Il Comune di Viterbo ha presentato la richiesta di prosecuzione, per il periodo 2026-2028, del progetto di accoglienza integrata destinato a 83 adulti appartenenti a nuclei familiari, compresi quelli monoparentali. L’iniziativa è stata autorizzata con il decreto del ministro dell’Interno numero 53671 del 3 dicembre 2025.
La prosecuzione del programma è indicata nella determinazione dirigenziale numero 3629 del 19 dicembre 2025. Il Comune fa parte dal 2004 della rete degli enti locali nata come Sprar, poi trasformata in Siproimi e infine nel Sai, il Sistema di accoglienza e integrazione per titolari di protezione internazionale e minori stranieri non accompagnati.

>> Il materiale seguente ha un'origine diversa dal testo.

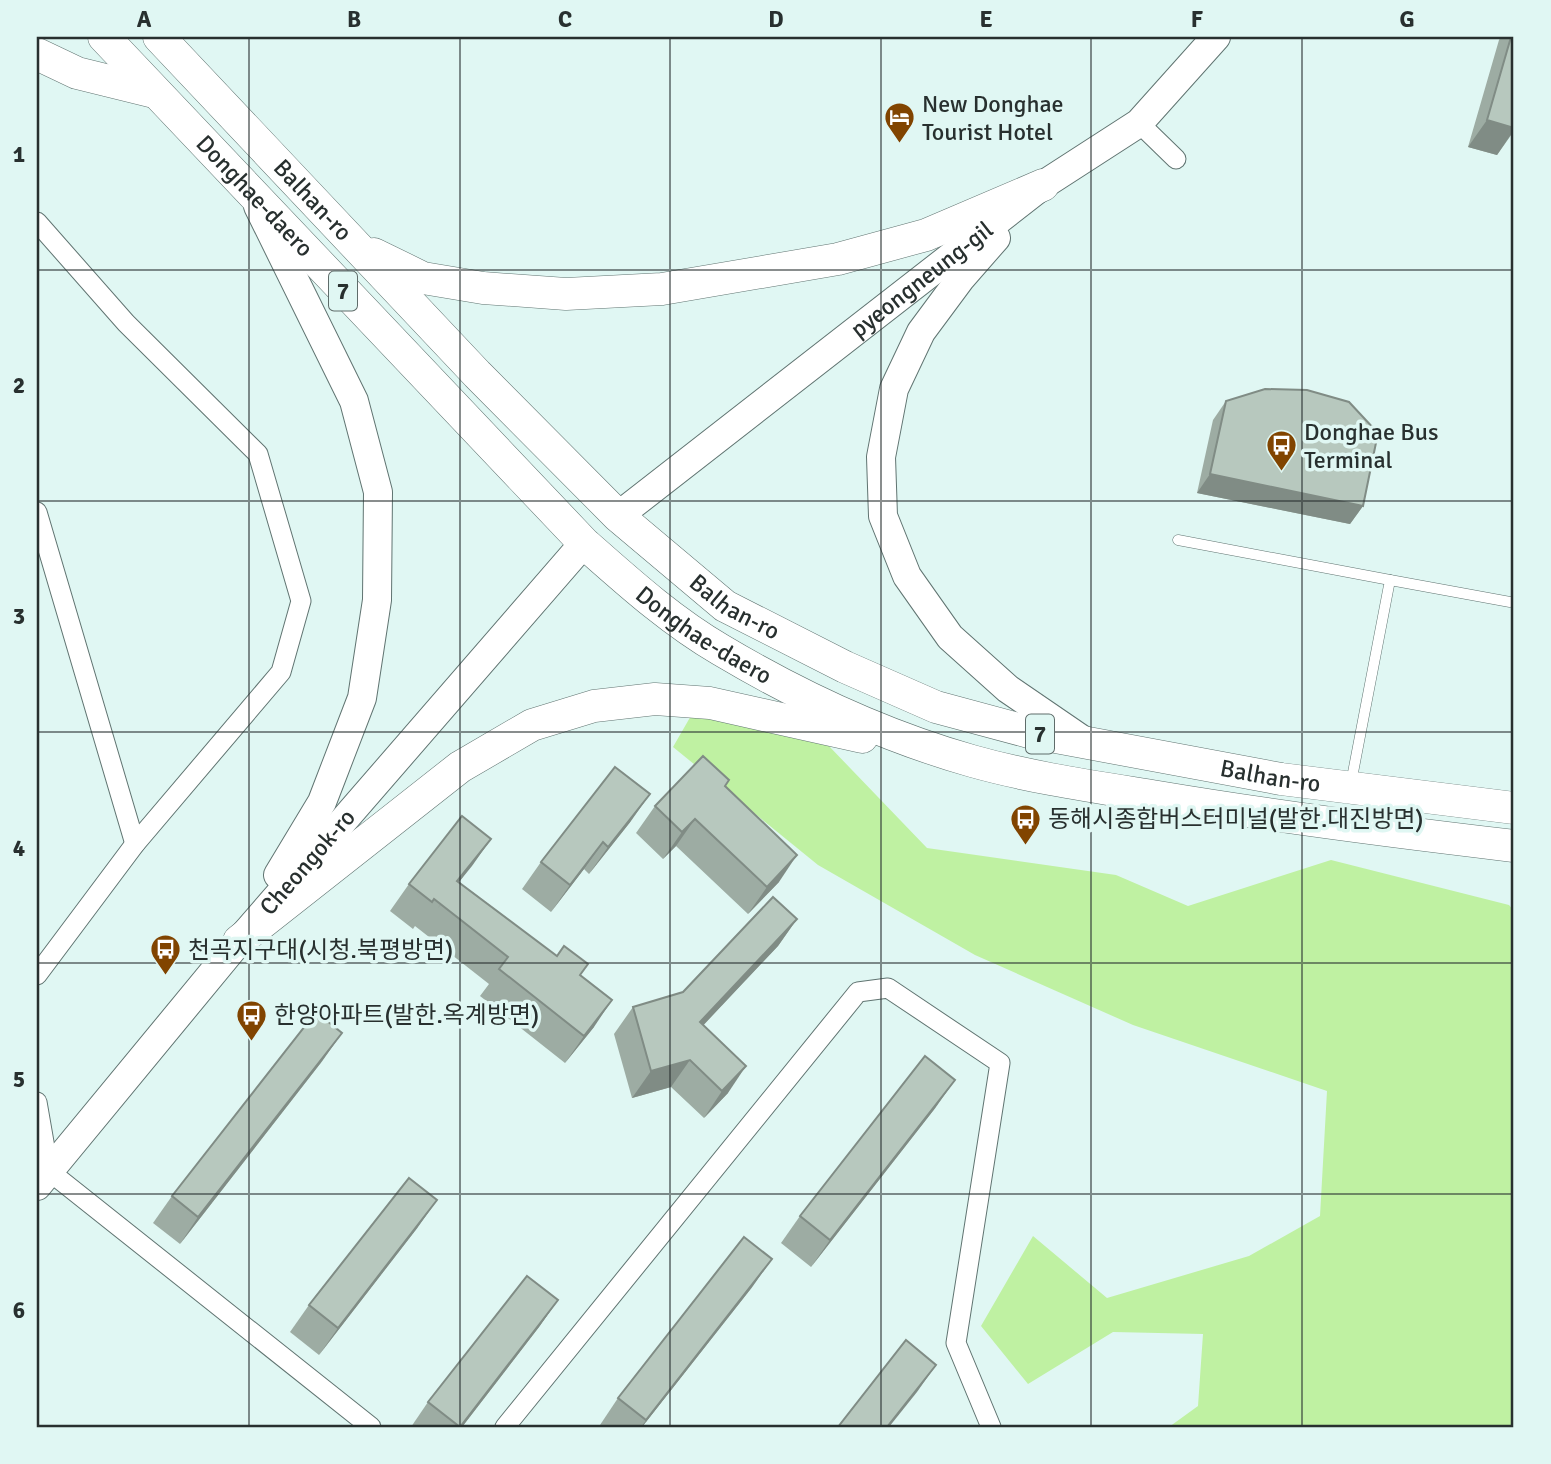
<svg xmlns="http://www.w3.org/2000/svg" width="1551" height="1464" viewBox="0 0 1551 1464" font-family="Signika,'Noto Sans KR',sans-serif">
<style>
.green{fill:#bff1a2}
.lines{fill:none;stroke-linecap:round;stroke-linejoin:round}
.lane-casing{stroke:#607471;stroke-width:11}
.street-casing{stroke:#607471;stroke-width:21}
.secondary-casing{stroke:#607471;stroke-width:30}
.primary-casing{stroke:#607471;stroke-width:33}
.lane{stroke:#fff;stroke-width:10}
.street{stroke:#fff;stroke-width:19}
.secondary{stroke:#fff;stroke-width:28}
.primary{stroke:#fff;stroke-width:32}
.wall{fill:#9daca3}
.shaded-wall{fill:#808c85}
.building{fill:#b7c8be;stroke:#808c85;stroke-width:2}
.grid{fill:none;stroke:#28302f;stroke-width:2;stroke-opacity:0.55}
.labels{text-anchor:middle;stroke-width:7;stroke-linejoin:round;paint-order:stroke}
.shield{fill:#e0f7f3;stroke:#5f6c6a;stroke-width:2}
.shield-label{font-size:23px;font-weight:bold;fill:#28302f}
.poi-label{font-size:24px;fill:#28302f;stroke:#e0f7f3;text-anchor:start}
.street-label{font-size:24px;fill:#28302f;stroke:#e0f7f3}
.neatline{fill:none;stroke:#28302f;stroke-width:2.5}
.grid-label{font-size:23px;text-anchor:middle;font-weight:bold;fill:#28302f}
</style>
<rect width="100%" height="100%" fill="#e0f7f3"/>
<path class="green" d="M 707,688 L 827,744 L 927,848 L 1116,875 L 1188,906 L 1331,860 L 1509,905 L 1514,911 L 1514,1427 L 1169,1427 L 1198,1406 L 1203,1334 L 1113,1332 L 1028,1384 L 981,1326 L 1033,1236 L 1107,1298 L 1249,1256 L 1320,1216 L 1327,1091 L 1133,1025 L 975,955 L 818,865 L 673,747 Z"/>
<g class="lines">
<defs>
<g id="lane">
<path d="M 1178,540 L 1390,580 L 1351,783"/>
<path d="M 1390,580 L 1510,602"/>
</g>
<g id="street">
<path d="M 1139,123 L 1176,159"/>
<path d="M 37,222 L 126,323 L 258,454 L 301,601 L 281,672 L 135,844 L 37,975"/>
<path d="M 37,512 L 135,844"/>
<path d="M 37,1102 L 49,1171 L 371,1427"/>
<path d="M 505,1427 L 858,992 L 888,988 L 1000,1063 L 956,1343 L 991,1427"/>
</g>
<g id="secondary">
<path d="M 258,206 L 354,401 L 378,492 L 377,600 L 362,698 L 322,802 L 278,875"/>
<path d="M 996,238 L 961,278 L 921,332 L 894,389 L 881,457 L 883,516 L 907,576 L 950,637 L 1008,689 L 1084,741"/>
<path id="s1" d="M 618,516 L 1043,185 L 1139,123 L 1216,37"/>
<path id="s2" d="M 37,1186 L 239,941 L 584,543"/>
</g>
<g id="primary">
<path id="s3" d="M 104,37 L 584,543 C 627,581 671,621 721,650 C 800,697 884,736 972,761 C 1032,778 1096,787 1158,797 C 1277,817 1395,832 1514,846"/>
<path id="s4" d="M 159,37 L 477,374 L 618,516 L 725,606 L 845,667 L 936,707 L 1029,732 L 1281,779 L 1514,808"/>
<path d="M 37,54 L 77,73 L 154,92"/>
<path d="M 374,254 L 423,278 L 483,288 L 566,294 L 662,289 L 838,259 L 926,235 L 1043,185"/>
<path d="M 239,941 L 460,767 L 532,725 L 594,706 L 655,699 L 710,703 L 862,737"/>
</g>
</defs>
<use href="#lane" class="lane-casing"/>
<use href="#street" class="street-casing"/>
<use href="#secondary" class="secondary-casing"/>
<use href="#primary" class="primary-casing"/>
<use href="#lane" class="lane"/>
<use href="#street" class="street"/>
<use href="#secondary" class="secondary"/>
<use href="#primary" class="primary"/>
</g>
<g class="wall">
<path d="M 1501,37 L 1514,37 L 1514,133 L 1514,131 L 1497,155 L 1468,147 L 1499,40 Z"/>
<path d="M 1226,401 L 1363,506 L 1350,524 L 1197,493 L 1213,420 Z"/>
<path d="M 729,780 L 725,786 L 779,882 L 748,914 L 676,846 L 663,859 L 636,833 L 655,806 Z"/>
<path d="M 631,821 L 589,874 L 584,869 L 551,912 L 522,889 L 541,862 Z"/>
<path d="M 491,839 L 459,882 L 581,975 L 594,1027 L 565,1063 L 480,996 L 489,984 L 415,926 L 413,929 L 390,911 L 409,884 Z"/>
<path d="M 797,919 L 778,946 L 703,1025 L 728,1093 L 704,1118 L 671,1087 L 632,1098 L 614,1034 L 633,1007 L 683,992 Z"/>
<path d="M 323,1060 L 180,1244 L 153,1223 L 172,1196 Z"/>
<path d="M 936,1107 L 811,1267 L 781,1243 L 800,1216 Z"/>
<path d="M 418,1227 L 319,1355 L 290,1332 L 309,1305 Z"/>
<path d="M 753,1286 L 642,1427 L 603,1427 L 600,1425 L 618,1398 Z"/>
<path d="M 558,1300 L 539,1327 L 462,1427 L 411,1427 L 428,1402 Z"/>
</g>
<g class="shaded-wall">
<path d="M 1487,120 L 1514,128 L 1514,130 L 1497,155 L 1468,147 Z"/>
<path d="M 1210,474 L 1363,506 L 1350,524 L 1197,493 Z"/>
<path d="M 650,794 L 631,821 L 589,874 L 608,847 Z"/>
<path d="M 695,819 L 676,846 L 663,859 L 682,832 Z"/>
<path d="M 491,839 L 472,866 L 438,908 L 457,881 Z"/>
<path d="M 603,842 L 584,869 L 551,912 L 570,885 Z"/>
<path d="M 797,855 L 779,882 L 748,914 L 767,887 Z"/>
<path d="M 797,919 L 778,946 L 681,1049 L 700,1022 Z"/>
<path d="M 612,1000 L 594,1027 L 565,1063 L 584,1036 Z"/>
<path d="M 342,1033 L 323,1060 L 180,1244 L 198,1217 Z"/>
<path d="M 690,1060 L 671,1087 L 632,1098 L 651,1071 Z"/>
<path d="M 746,1066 L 728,1093 L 704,1118 L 722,1091 Z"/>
<path d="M 955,1080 L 936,1107 L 811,1267 L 830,1240 Z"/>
<path d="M 437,1200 L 418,1227 L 319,1355 L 338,1328 Z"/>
<path d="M 772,1259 L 753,1286 L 642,1427 L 641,1427 Z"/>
<path d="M 558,1300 L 539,1327 L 462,1427 L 460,1427 Z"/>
<path d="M 936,1365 L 917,1392 L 889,1427 L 887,1427 Z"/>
</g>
<g class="building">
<path d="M 1511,37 L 1514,37 L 1514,128 L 1487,120 Z"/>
<path d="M 1265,389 L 1307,390 L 1349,402 L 1378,433 L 1363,506 L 1210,474 L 1226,401 Z"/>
<path d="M 703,756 L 729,780 L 725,786 L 797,855 L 767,887 L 695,819 L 682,832 L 655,806 Z"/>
<path d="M 615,767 L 650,794 L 608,847 L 603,842 L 570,885 L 541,862 Z"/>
<path d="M 462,816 L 491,839 L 457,881 L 557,956 L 564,946 L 588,964 L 580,975 L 612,1000 L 584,1036 L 499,969 L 508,957 L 434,899 L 432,902 L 409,884 Z"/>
<path d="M 773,897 L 797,919 L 700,1022 L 746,1066 L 722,1091 L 690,1060 L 651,1071 L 633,1007 L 683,992 Z"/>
<path d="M 316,1012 L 342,1033 L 198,1217 L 172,1196 Z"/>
<path d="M 925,1056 L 955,1080 L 830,1240 L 800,1216 Z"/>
<path d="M 409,1178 L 437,1200 L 338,1328 L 309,1305 Z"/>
<path d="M 744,1237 L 772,1259 L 646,1420 L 618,1398 Z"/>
<path d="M 527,1276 L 558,1300 L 460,1427 L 428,1402 Z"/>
<path d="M 906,1340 L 936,1365 L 887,1427 L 838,1427 Z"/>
</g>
<path class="grid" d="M 249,37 L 249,1427M 460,37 L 460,1427M 670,37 L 670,1427M 881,37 L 881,1427M 1091,37 L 1091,1427M 1302,37 L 1302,1427M 37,270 L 1514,270M 37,501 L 1514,501M 37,732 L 1514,732M 37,963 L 1514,963M 37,1194 L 1514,1194"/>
<defs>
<symbol id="hotel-pin" viewBox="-11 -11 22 30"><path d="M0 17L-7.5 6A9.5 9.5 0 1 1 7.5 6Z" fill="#814400" stroke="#e0f7f3"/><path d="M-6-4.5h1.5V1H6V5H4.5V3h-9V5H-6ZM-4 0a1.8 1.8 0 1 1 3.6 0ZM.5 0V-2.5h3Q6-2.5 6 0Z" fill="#fff"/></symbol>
<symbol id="bus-pin" viewBox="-11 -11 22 30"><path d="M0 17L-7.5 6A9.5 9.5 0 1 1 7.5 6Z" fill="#814400" stroke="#e0f7f3"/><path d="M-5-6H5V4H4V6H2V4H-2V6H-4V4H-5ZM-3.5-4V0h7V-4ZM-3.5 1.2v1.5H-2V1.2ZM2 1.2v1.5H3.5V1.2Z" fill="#fff"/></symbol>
</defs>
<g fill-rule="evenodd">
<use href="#hotel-pin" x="882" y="100" width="35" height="47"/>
<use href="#bus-pin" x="1264" y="428" width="35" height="47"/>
<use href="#bus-pin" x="1008" y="802" width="35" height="47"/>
<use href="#bus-pin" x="148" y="932" width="35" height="47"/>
<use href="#bus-pin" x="234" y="998" width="35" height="47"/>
</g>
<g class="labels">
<g class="shield">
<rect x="329" y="271.5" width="28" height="39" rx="5"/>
<rect x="1026" y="714.5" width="28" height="39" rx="5"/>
</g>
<g class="shield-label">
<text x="343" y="299">7</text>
<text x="1040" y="742">7</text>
</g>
<g class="poi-label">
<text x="922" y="112">New Donghae<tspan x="922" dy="28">Tourist Hotel</tspan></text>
<text x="1304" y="440">Donghae Bus<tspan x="1304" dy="28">Terminal</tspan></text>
<text x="1048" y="827">동해시종합버스터미널(발한.대진방면)</text>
<text x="188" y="958">천곡지구대(시청.북평방면)</text>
<text x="274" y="1023">한양아파트(발한.옥계방면)</text>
</g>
<g class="street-label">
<text dy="8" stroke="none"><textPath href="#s3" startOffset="219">Donghae-daero</textPath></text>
<text dy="8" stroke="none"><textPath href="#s4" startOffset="224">Balhan-ro</textPath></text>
<text dy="8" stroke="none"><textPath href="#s1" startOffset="385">pyeongneung-gil</textPath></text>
<text dy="8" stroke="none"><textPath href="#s4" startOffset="812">Balhan-ro</textPath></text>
<text dy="8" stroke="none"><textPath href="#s3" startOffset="849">Donghae-daero</textPath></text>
<text dy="8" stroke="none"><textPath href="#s4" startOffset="1379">Balhan-ro</textPath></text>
<text dy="8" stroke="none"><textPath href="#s2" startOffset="422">Cheongok-ro</textPath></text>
</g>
</g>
<rect width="1551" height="1464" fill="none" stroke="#e0f7f3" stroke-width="77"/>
<rect x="38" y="38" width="1474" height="1388" class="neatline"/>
<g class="grid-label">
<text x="144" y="27">A</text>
<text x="354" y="27">B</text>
<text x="565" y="27">C</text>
<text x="776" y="27">D</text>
<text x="986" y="27">E</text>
<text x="1197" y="27">F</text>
<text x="1407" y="27">G</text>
<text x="19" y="162">1</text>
<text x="19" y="393">2</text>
<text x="19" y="624">3</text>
<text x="19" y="856">4</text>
<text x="19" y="1087">5</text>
<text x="19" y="1318">6</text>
</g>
</svg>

Accoglienza distribuita sul territorio
Il progetto prevede l’inserimento dei beneficiari in appartamenti diffusi sul territorio cittadino, evitando quindi la concentrazione in un’unica struttura. Il percorso comprende una serie di interventi destinati a sostenere le persone accolte dall’ingresso nel sistema fino all’uscita, con l’obiettivo di accompagnarle verso l’autonomia e l’inclusione.
Le attività saranno organizzate da un’équipe multidisciplinare sulla base di una progettazione individualizzata, condivisa con i destinatari e con gli altri soggetti coinvolti. I servizi riguarderanno la tutela dei bisogni fondamentali della persona e l’accompagnamento nelle diverse fasi del percorso di integrazione.
La gara e le risorse disponibili
Il servizio è stato affidato, secondo quanto riportato nell’atto comunale, alla cooperativa sociale Alicenova, con sede a Tarquinia. La società ha ottenuto un punteggio di 100 su 100 nella procedura, aggiudicata con il criterio dell’offerta economicamente più vantaggiosa.
L’importo posto a base di gara è pari a 2.637.000 euro oltre Iva. Nella cifra sono compresi costi della manodopera per 1.652.721,87 euro e oneri per la sicurezza stimati in 6.000 euro, anch’essi oltre Iva. Il valore complessivo indicato per il servizio è quindi di circa 2,9 milioni di euro.
Il finanziamento arriva da risorse statali, attraverso il decreto del ministero dell’Interno che ha riconosciuto al Comune di Viterbo 1.230.000 euro per ciascuna annualità del periodo 2026-2028. La procedura amministrativa si è conclusa con l’aggiudicazione del servizio, mentre il progetto sarà articolato lungo l’intero arco del triennio previsto.